|The Frankfurt-Tipp rating:|
|Production country:||Deutschland 2016|
|Running time:||Approx. 86 min|
Things are not looking good for the Swabian pig farmer Huber (Golo Euler). First his beloved Birgit (Rosalie Thomass) has moved to East Germany and then he has to learn that his family's farm is broke. And just when things couldn't get any worse, a meteorite falls directly into his barn. Now he's faced with nothing. Only one last sow is left to him. Together with her, Huber leaves his home and starts a new life as a rebellious vagabond. Maybe he can change something this way, set a sign against the big ones who consciencelessly destroy little ones like him. Because one thing is clear: it can't go on like this!
With The Last Sow, director Aron Lehmann presents an anarchic road movie that tells its story as a mixture of biting satire, very wry humour and quiet drama.

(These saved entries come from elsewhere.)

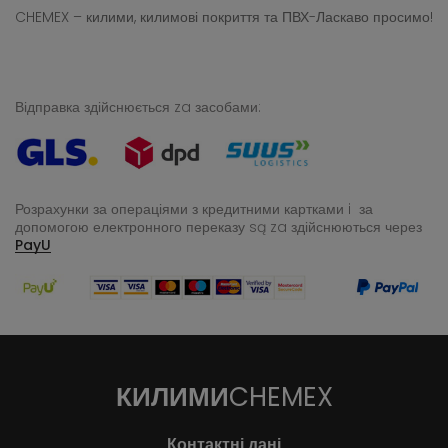
CHEMEX – килими, килимові покриття та ПВХ-Ласкаво просимо!
Відправка здійснюється za засобами:
Розрахунки за операціями з кредитними картками i за
допомогою електронного переказу
są za здійснюються через
PayU
КИЛИМИ
CHEMEX
Контактні дані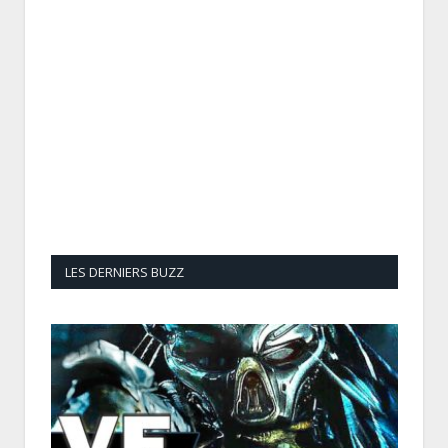
LES DERNIERS BUZZ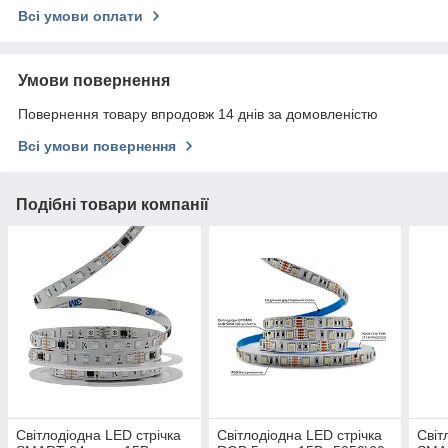
Всі умови оплати
Умови повернення
Повернення товару впродовж 14 днів за домовленістю
Всі умови повернення
Подібні товари компанії
Світлодіодна LED стрічка
Світлодіодна LED стрічка
Світ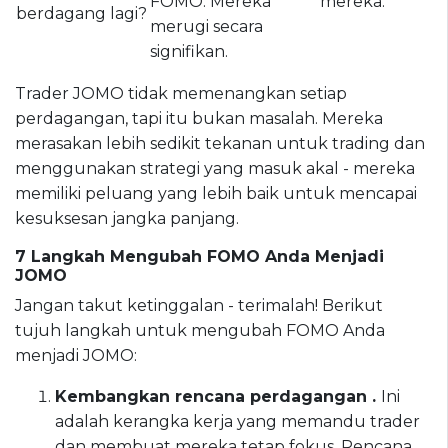
FOMO. Mereka
mereka.
berdagang lagi?
merugi secara
signifikan.
Trader JOMO tidak memenangkan setiap
perdagangan, tapi itu bukan masalah. Mereka
merasakan lebih sedikit tekanan untuk trading dan
menggunakan strategi yang masuk akal - mereka
memiliki peluang yang lebih baik untuk mencapai
kesuksesan jangka panjang.
7 Langkah Mengubah FOMO Anda Menjadi
JOMO
Jangan takut ketinggalan - terimalah! Berikut
tujuh langkah untuk mengubah FOMO Anda
menjadi JOMO:
Kembangkan rencana perdagangan .
Ini
adalah kerangka kerja yang memandu trader
dan membuat mereka tetap fokus. Rencana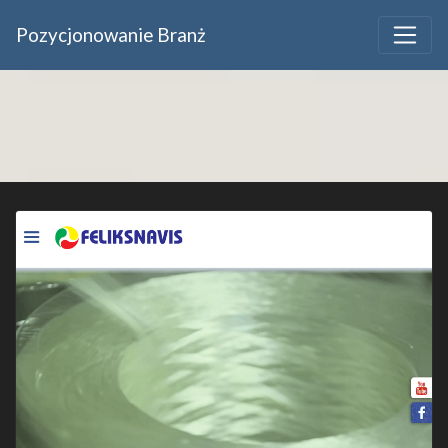
Pozycjonowanie Branż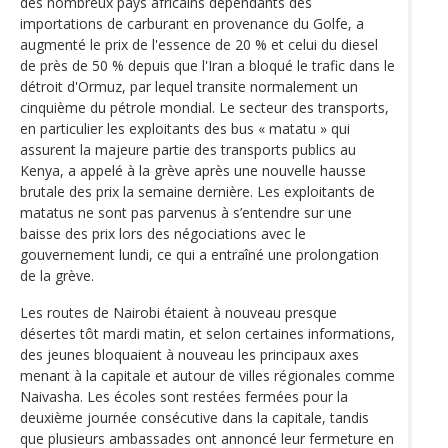
des nombreux pays africains dépendants des
importations de carburant en provenance du Golfe, a
augmenté le prix de l'essence de 20 % et celui du diesel
de près de 50 % depuis que l'Iran a bloqué le trafic dans le
détroit d'Ormuz, par lequel transite normalement un
cinquième du pétrole mondial. Le secteur des transports,
en particulier les exploitants des bus « matatu » qui
assurent la majeure partie des transports publics au
Kenya, a appelé à la grève après une nouvelle hausse
brutale des prix la semaine dernière. Les exploitants de
matatus ne sont pas parvenus à s’entendre sur une
baisse des prix lors des négociations avec le
gouvernement lundi, ce qui a entraîné une prolongation
de la grève.
Les routes de Nairobi étaient à nouveau presque
désertes tôt mardi matin, et selon certaines informations,
des jeunes bloquaient à nouveau les principaux axes
menant à la capitale et autour de villes régionales comme
Naivasha. Les écoles sont restées fermées pour la
deuxième journée consécutive dans la capitale, tandis
que plusieurs ambassades ont annoncé leur fermeture en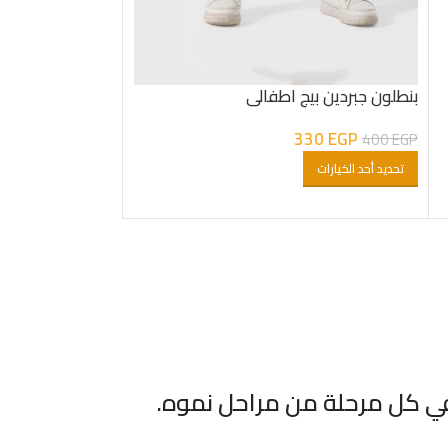
بنطلون جبردين بيج اطفالى
330
EGP
400
EGP
تحديد أحد الخيارات
في كل مرحلة من مراحل نموه.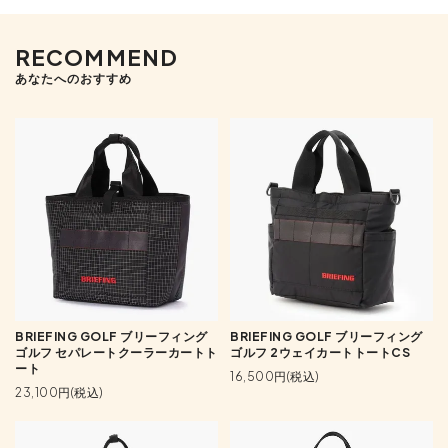
RECOMMEND
あなたへのおすすめ
BRIEFING GOLF ブリーフィング
BRIEFING GOLF ブリーフィング
ゴルフ セパレートクーラーカートト
ゴルフ 2ウェイカートトートCS
ート
16,500円(税込)
23,100円(税込)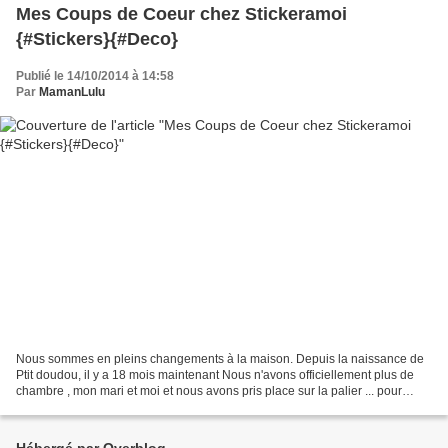
Mes Coups de Coeur chez Stickeramoi
{#Stickers}{#Deco}
Publié le 14/10/2014 à 14:58
Par
MamanLulu
Nous sommes en pleins changements à la maison. Depuis la naissance de
Ptit doudou, il y a 18 mois maintenant Nous n'avons officiellement plus de
chambre , mon mari et moi et nous avons pris place sur la palier ... pour
laisser notre chambre à Ptit Doudou...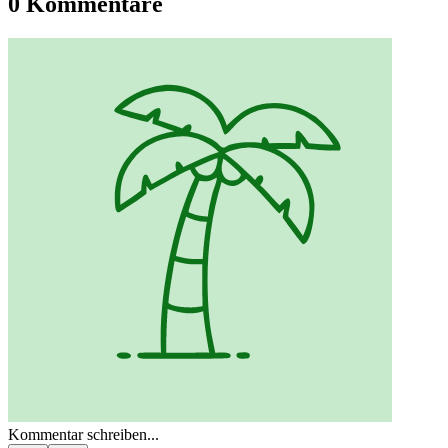
0 Kommentare
Kommentar schreiben...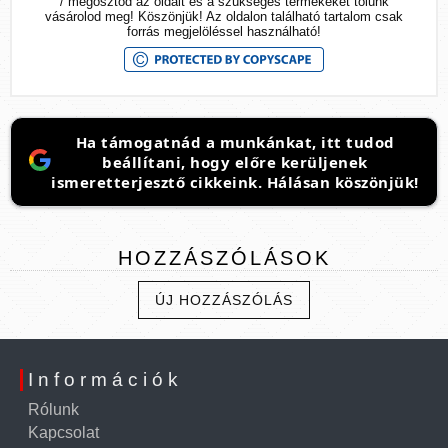
/ megosztod az oldalt és a szükséges termékeket tőlünk
vásárolod meg! Köszönjük! Az oldalon található tartalom csak
forrás megjelöléssel használható!
Ha támogatnád a munkánkat, itt tudod
beállítani, hogy előre kerüljenek
ismeretterjesztő cikkeink. Hálásan köszönjük!
HOZZÁSZÓLÁSOK
ÚJ HOZZÁSZÓLÁS
Információk
Rólunk
Kapcsolat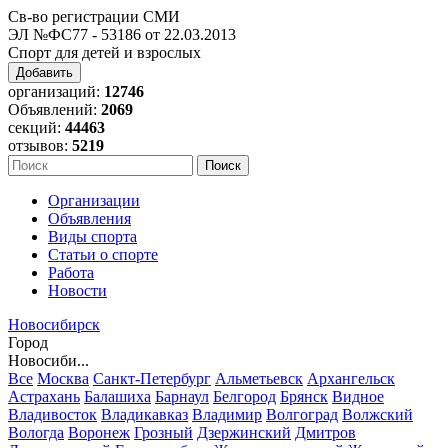
Св-во регистрации СМИ
ЭЛ №ФС77 - 53186 от 22.03.2013
Спорт для детей и взрослых
Добавить
организаций:
12746
Объявлений:
2069
секций:
44463
отзывов:
5219
Организации
Объявления
Виды спорта
Статьи о спорте
Работа
Новости
Новосибирск
Город
Новосиби...
Все
Москва
Санкт-Петербург
Альметьевск
Архангельск
Астрахань
Балашиха
Барнаул
Белгород
Брянск
Видное
Владивосток
Владикавказ
Владимир
Волгоград
Волжский
Вологда
Воронеж
Грозный
Дзержинский
Дмитров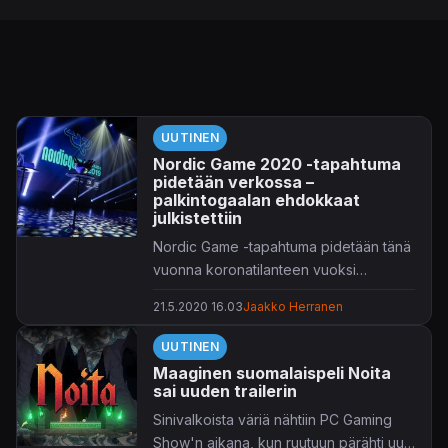
UUTINEN
Nordic Game 2020 -tapahtuma
pidetään verkossa –
palkintogaalan ehdokkaat
julkistettiin
Nordic Game -tapahtuma pidetään tänä
vuonna koronatilanteen vuoksi
kokonaan verkossa.
21.5.2020 16.03
Jaakko Herranen
UUTINEN
Maaginen suomalaispeli Noita
sai uuden trailerin
Sinivalkoista väriä nähtiin PC Gaming
Show'n aikana, kun ruutuun pärähti uusi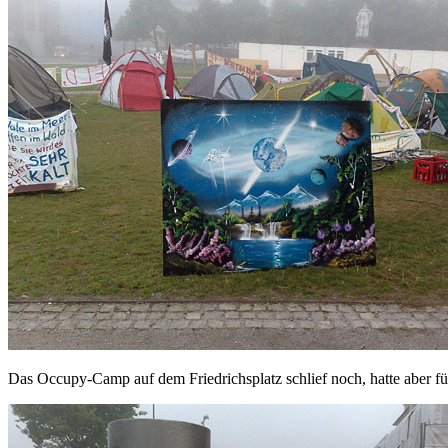
Das Occupy-Camp auf dem Friedrichsplatz schlief noch, hatte aber fü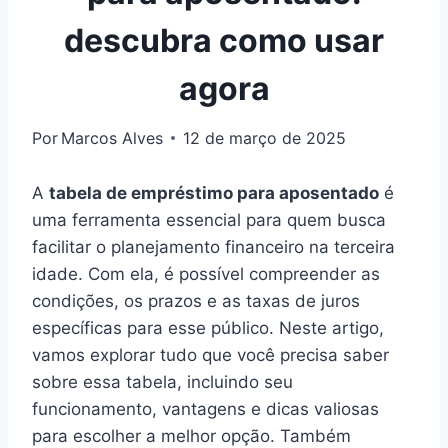
descubra como usar
agora
Por
Marcos Alves
12 de março de 2025
A
tabela de empréstimo para aposentado
é
uma ferramenta essencial para quem busca
facilitar o planejamento financeiro na terceira
idade. Com ela, é possível compreender as
condições, os prazos e as taxas de juros
específicas para esse público. Neste artigo,
vamos explorar tudo que você precisa saber
sobre essa tabela, incluindo seu
funcionamento, vantagens e dicas valiosas
para escolher a melhor opção. Também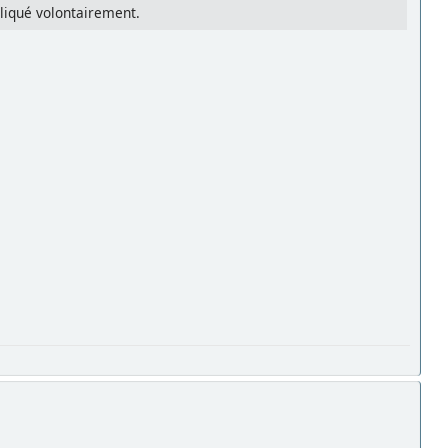
ppliqué volontairement.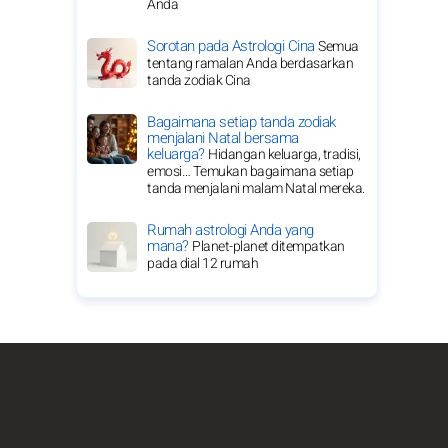
Anda
Sorotan pada Astrologi Cina
Semua
tentang ramalan Anda berdasarkan
tanda zodiak Cina
Bagaimana setiap tanda zodiak
menjalani Natal bersama
keluarga?
Hidangan keluarga, tradisi,
emosi… Temukan bagaimana setiap
tanda menjalani malam Natal mereka.
Rumah astrologi Anda yang
mana?
Planet-planet ditempatkan
pada dial 12 rumah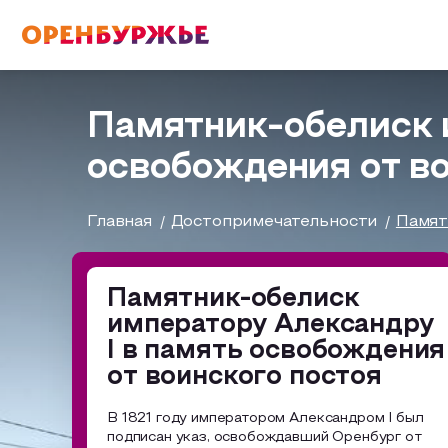
English(EN)
Русский(RU)
Памятник-обелиск 
освобождения от во
О РЕГИОНЕ
Главная
Достопримечательности
Памят
О регионе
МОЙ МАРШРУТ
Фотобанк
Памятник-обелиск
императору Александру
Бузулук и Бузулукский район
Маршруты от туроператоров
ГДЕ ПОЕСТЬ
I в память освобождения
от воинского постоя
Соль-Илецкий район
Промышленный туризм
ГДЕ ОСТАНОВИТЬСЯ
В 1821 году императором Александром I был
Саракташский район
Пешеходный туризм
подписан указ, освобождавший Оренбург от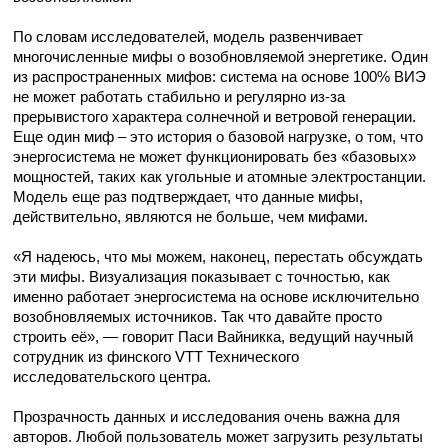
По словам исследователей, модель развенчивает
многочисленные мифы о возобновляемой энергетике. Один
из распространенных мифов: система на основе 100% ВИЭ
не может работать стабильно и регулярно из-за
прерывистого характера солнечной и ветровой генерации.
Еще один миф – это история о базовой нагрузке, о том, что
энергосистема не может функционировать без «базовых»
мощностей, таких как угольные и атомные электростанции.
Модель еще раз подтверждает, что данные мифы,
действительно, являются не больше, чем мифами.
«Я надеюсь, что мы можем, наконец, перестать обсуждать
эти мифы. Визуализация показывает с точностью, как
именно работает энергосистема на основе исключительно
возобновляемых источников. Так что давайте просто
строить её», — говорит Паси Вайникка, ведущий научный
сотрудник из финского VTT Технического
исследовательского центра.
Прозрачность данных и исследования очень важна для
авторов. Любой пользователь может загрузить результаты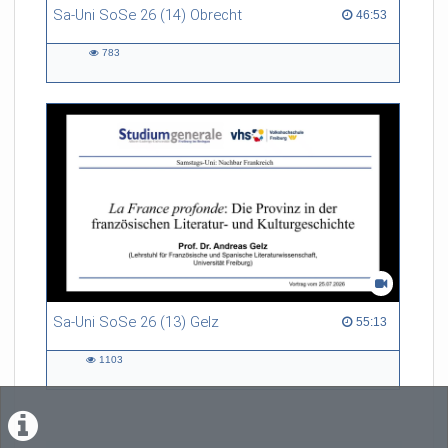
Sa-Uni SoSe 26 (14) Obrecht
46:53 duration
46:53
783
783
views
Sa-Uni SoSe 26 (13) Gelz
55:13 duration
55:13
1103
1103
views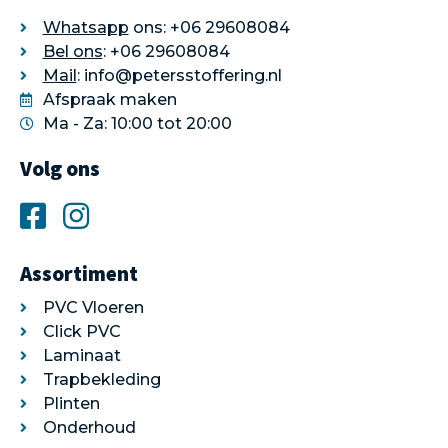
Whatsapp
ons: +06 29608084
Bel ons
: +06 29608084
Mail
: info@petersstoffering.nl
Afspraak maken
Ma - Za: 10:00 tot 20:00
Volg ons
Assortiment
PVC Vloeren
Click PVC
Laminaat
Trapbekleding
Plinten
Onderhoud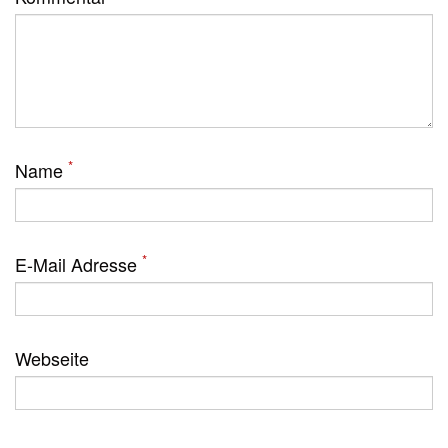
*
Name
*
E-Mail Adresse
Webseite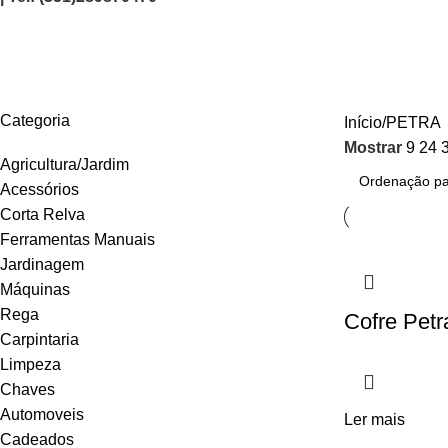
PETRA
AGRICULTURA/JARDIM
CARPINTARIA
CHAVES
CONSTRUÇÃO
ELEC
Categoria
Início
PETRA
Mostrar
9
24
Agricultura/Jardim
Acessórios
Corta Relva
Ferramentas Manuais
Jardinagem
Máquinas
Rega
Cofre Petr
Carpintaria
Limpeza
Chaves
Automoveis
Ler mais
Cadeados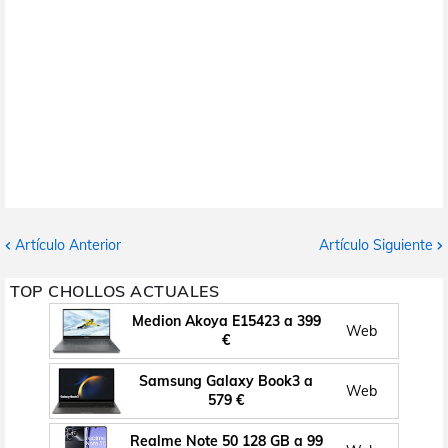
Artículo Anterior
Artículo Siguiente
TOP CHOLLOS ACTUALES
Medion Akoya E15423 a 399
Web
€
Samsung Galaxy Book3 a
Web
579 €
Realme Note 50 128 GB a 99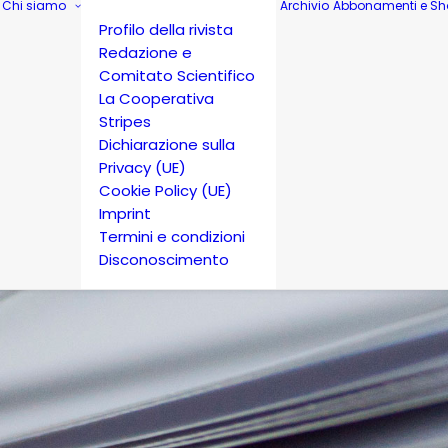
Chi siamo
Archivio
Abbonamenti e Sh
Profilo della rivista
Redazione e
Comitato Scientifico
La Cooperativa
Stripes
Dichiarazione sulla
Privacy (UE)
Cookie Policy (UE)
Imprint
Termini e condizioni
Disconoscimento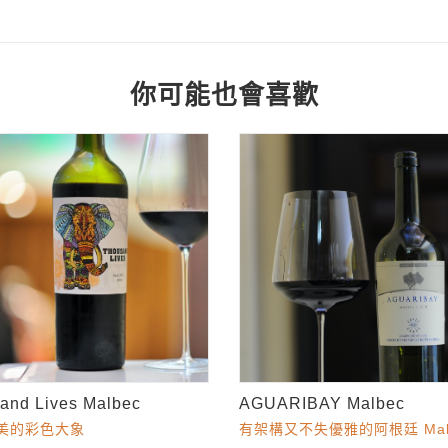
你可能也會喜歡
and Lives Malbec
AGUARIBAY Malbec
美的彩色大象
有架構又不失優雅的阿根廷 Mal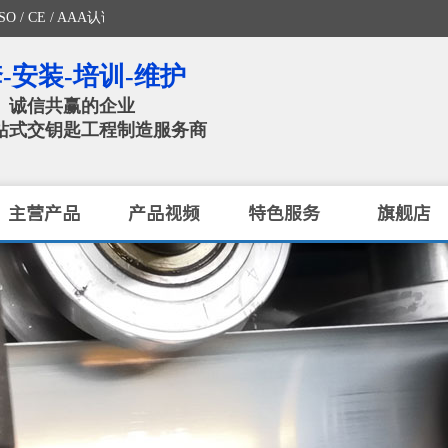
 AAA认证企业）
-安装-培训-维护
、诚信共赢的企业
站式交钥匙工程制造服务商​
主营产品
产品视频
特色服务
旗舰店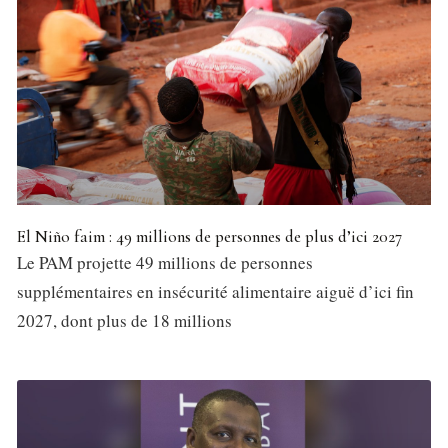
El Niño faim : 49 millions de personnes de plus d’ici 2027
Le PAM projette 49 millions de personnes
supplémentaires en insécurité alimentaire aiguë d’ici fin
2027, dont plus de 18 millions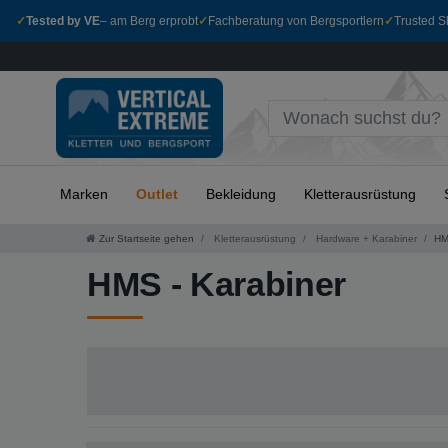
✓
Tested by VE
– am Berg erprobt
✓
Fachberatung von Bergsportlern
✓
Trusted Sh
Marken
Outlet
Bekleidung
Kletterausrüstung
Zur Startseite gehen
Kletterausrüstung
Hardware + Karabiner
HM
HMS - Karabiner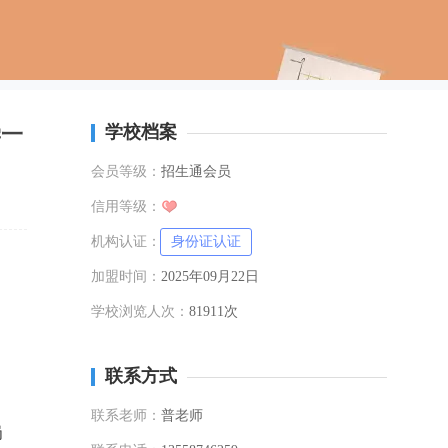
学一
学校档案
会员等级：
招生通会员
信用等级：
机构认证：
身份证认证
加盟时间：
2025年09月22日
学校浏览人次：
81911次
联系方式
联系老师：
普老师
岗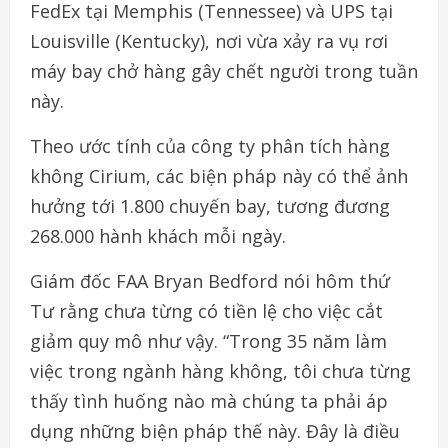
FedEx tại Memphis (Tennessee) và UPS tại
Louisville (Kentucky), nơi vừa xảy ra vụ rơi
máy bay chở hàng gây chết người trong tuần
này.
Theo ước tính của công ty phân tích hàng
không Cirium, các biện pháp này có thể ảnh
hưởng tới 1.800 chuyến bay, tương đương
268.000 hành khách mỗi ngày.
Giám đốc FAA Bryan Bedford nói hôm thứ
Tư rằng chưa từng có tiền lệ cho việc cắt
giảm quy mô như vậy. “Trong 35 năm làm
việc trong ngành hàng không, tôi chưa từng
thấy tình huống nào mà chúng ta phải áp
dụng những biện pháp thế này. Đây là điều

Huber is a kind of Don Quixote, for his attempt to take on the great and powerful is truly a battle against windmills. But of course, that doesn't stop him from his crusade. This has moments of wonderful absurdity that are all too rare in German cinema. But there are also scenes in which the mirror is held up to society in an almost painful way. In such moments, the film reveals a profundity that is cleverly constructed and that can further underpin its interesting message.
Lehmann offers its viewers plenty to laugh about and to think about. But towards the end, the whole thing loses its bite and seems too overconstructed, almost chaotic. It seems as if Lehmann wanted to catch up with the rather carried, almost laconic pace of the beginning in the last act in order to pack everything he wanted to tell into the 86 minute running time. While this still has a certain appeal, it doesn't work nearly as well as, say, the first half hour.
There's no question that The Last Sow is a very unusual film that may be a bit too special for mass tastes. But if you like quirky and delightfully mischievous comedies with depth, you shouldn't miss this amusing mess. And that's why, despite some weaknesses, there's a good one at the end: Worth seeing!